We’ve all seen them: The ads from retail stores that shout about massive savings off of “regular” prices, and that typically display graphics of the higher, regular prices crossed out, with the lower sale prices underneath in bright, bold font.
While many of us tend to take such declarations with a grain of salt, there’s still a strong tendency to believe that there is a great deal to be had if we run out and buy right away at the sale price being touted.
It turns out that, however, that much of this advertising is not truthful, and Los Angeles prosecutors have decided they aren’t having any of it.
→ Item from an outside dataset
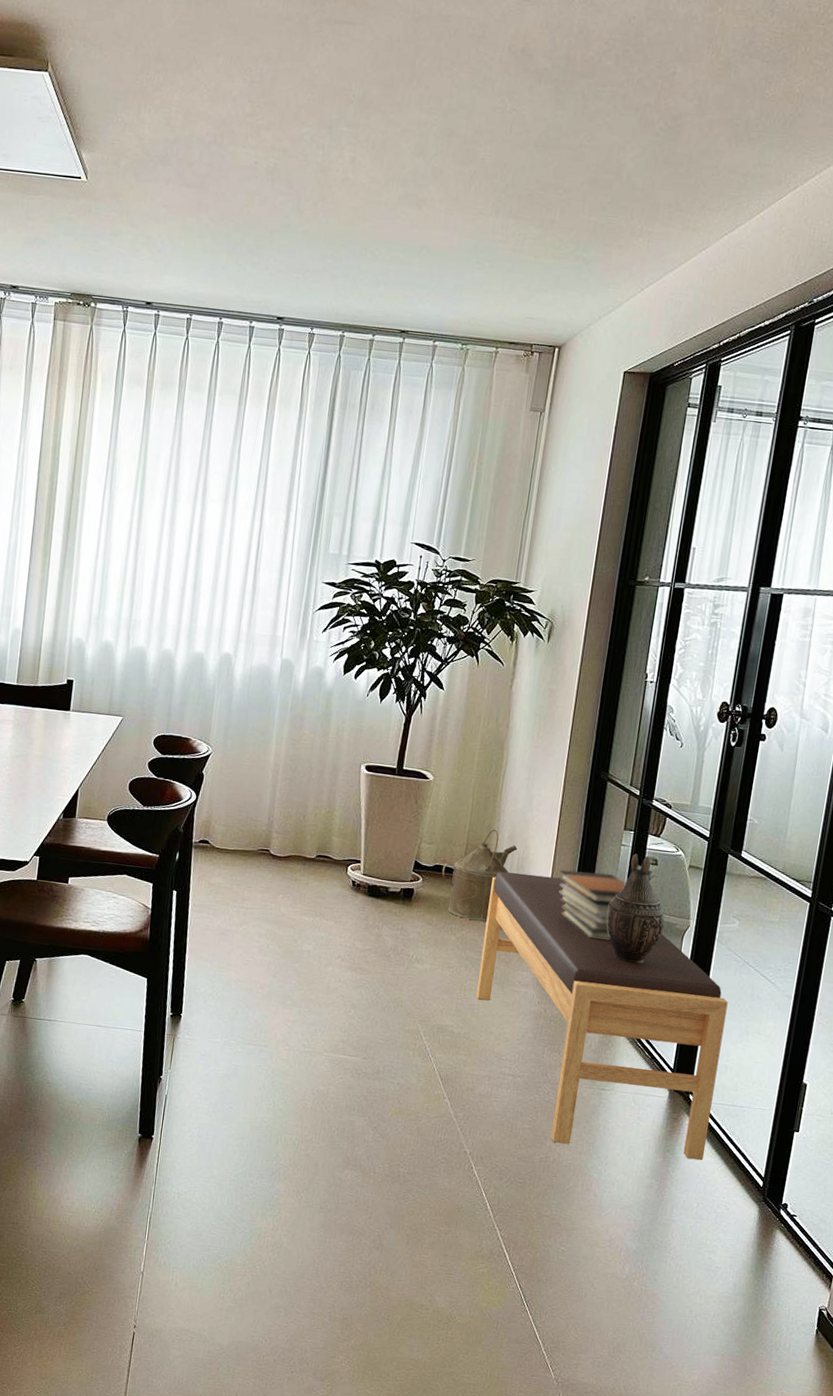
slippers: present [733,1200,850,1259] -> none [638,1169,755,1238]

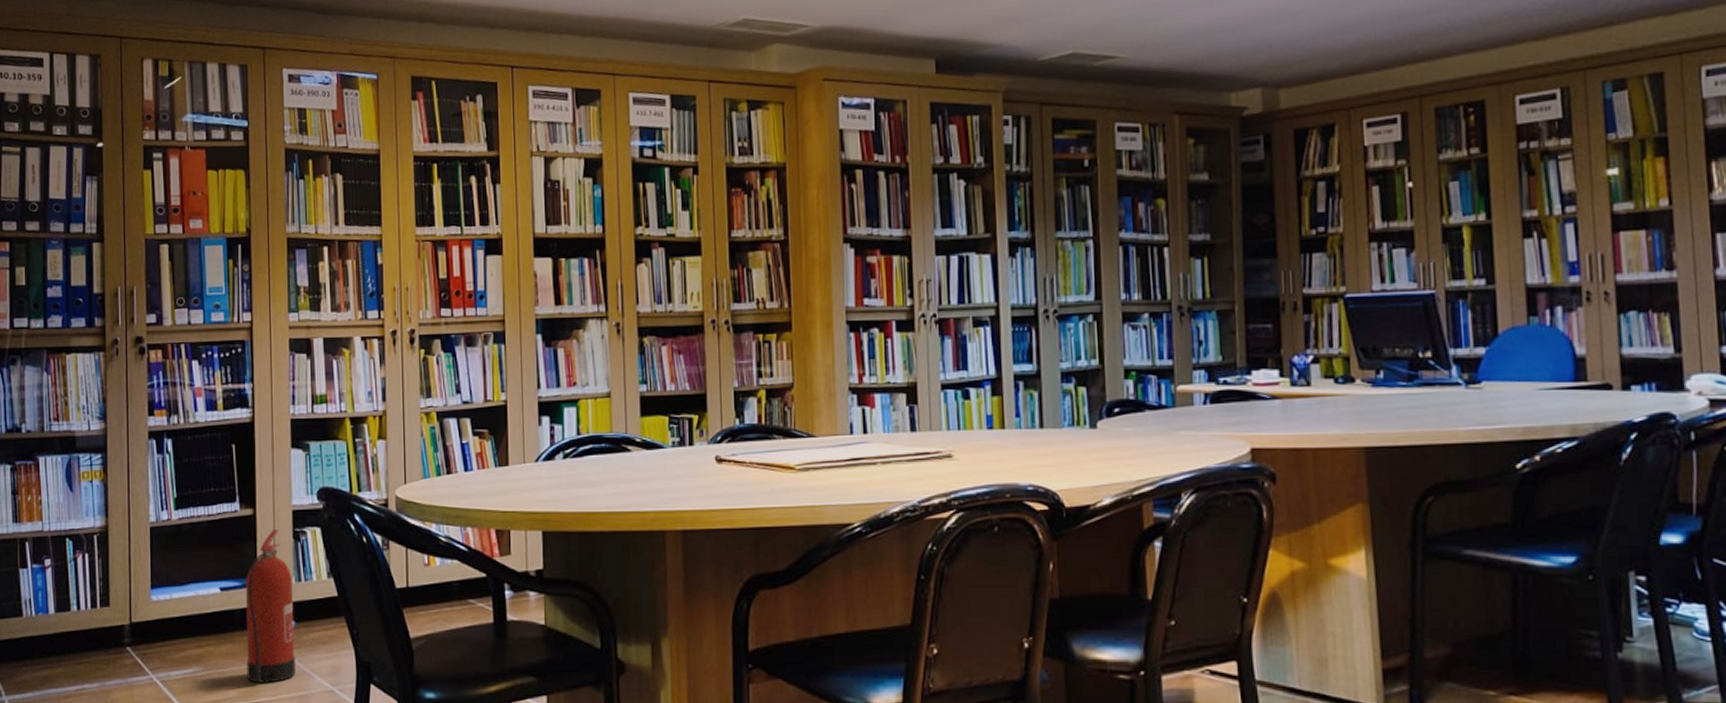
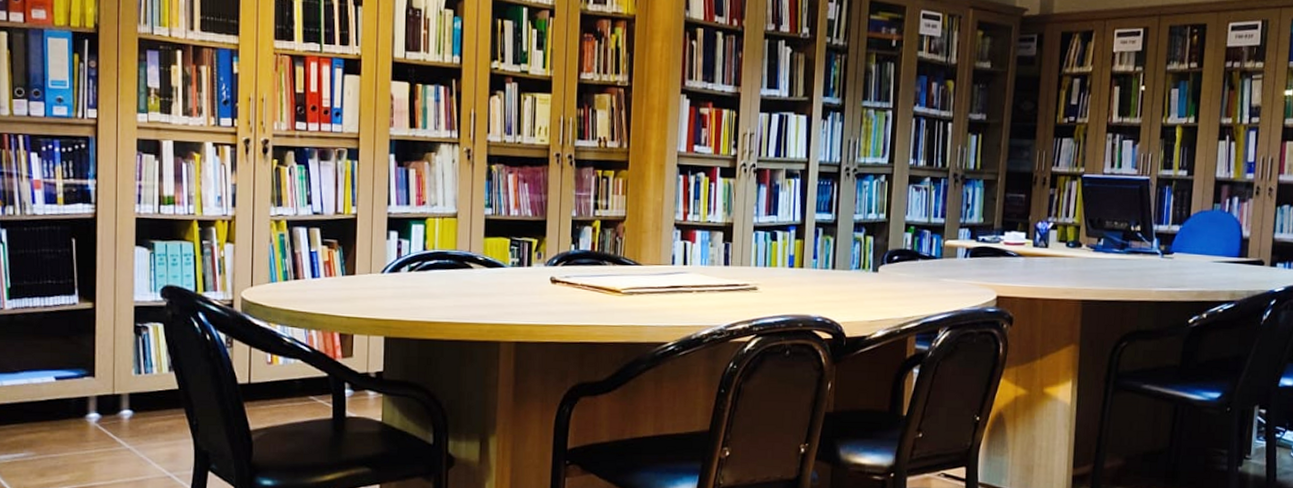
fire extinguisher: present [245,529,296,683] -> none [81,323,132,468]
According to WSBT 22, attorneys for the city have decided to sue four of the nation’s largest retailers – J.C. Penney, Sears, Kohl’s, and Macy’s – for deceptive advertising in connection with the alleged practice of falsely claiming higher “regular” merchandise prices so that customers would believe they were scoring bigger deals on what were supposed to be bargain purchases.
Per California law, a retailer may not legally reference a higher regular or “original” price in advertising unless the merchandise had actually been sold at that price within three months of the ad.
According to one of the lawsuits, it is alleged that J.C. Penney was selling a bathing suit top back in February for $31.99, saying it was marked down from an “original” price of $46, when the retailer had never actually sold the merchandise for $46.
Prosecutors allege that the total number of sale items subject to false reference pricing by these retailers is in the thousands. In addition to penalties of up to $2,500 for each violation, they are seeking injunctions to bring the deceptive pricing practices to a permanent end.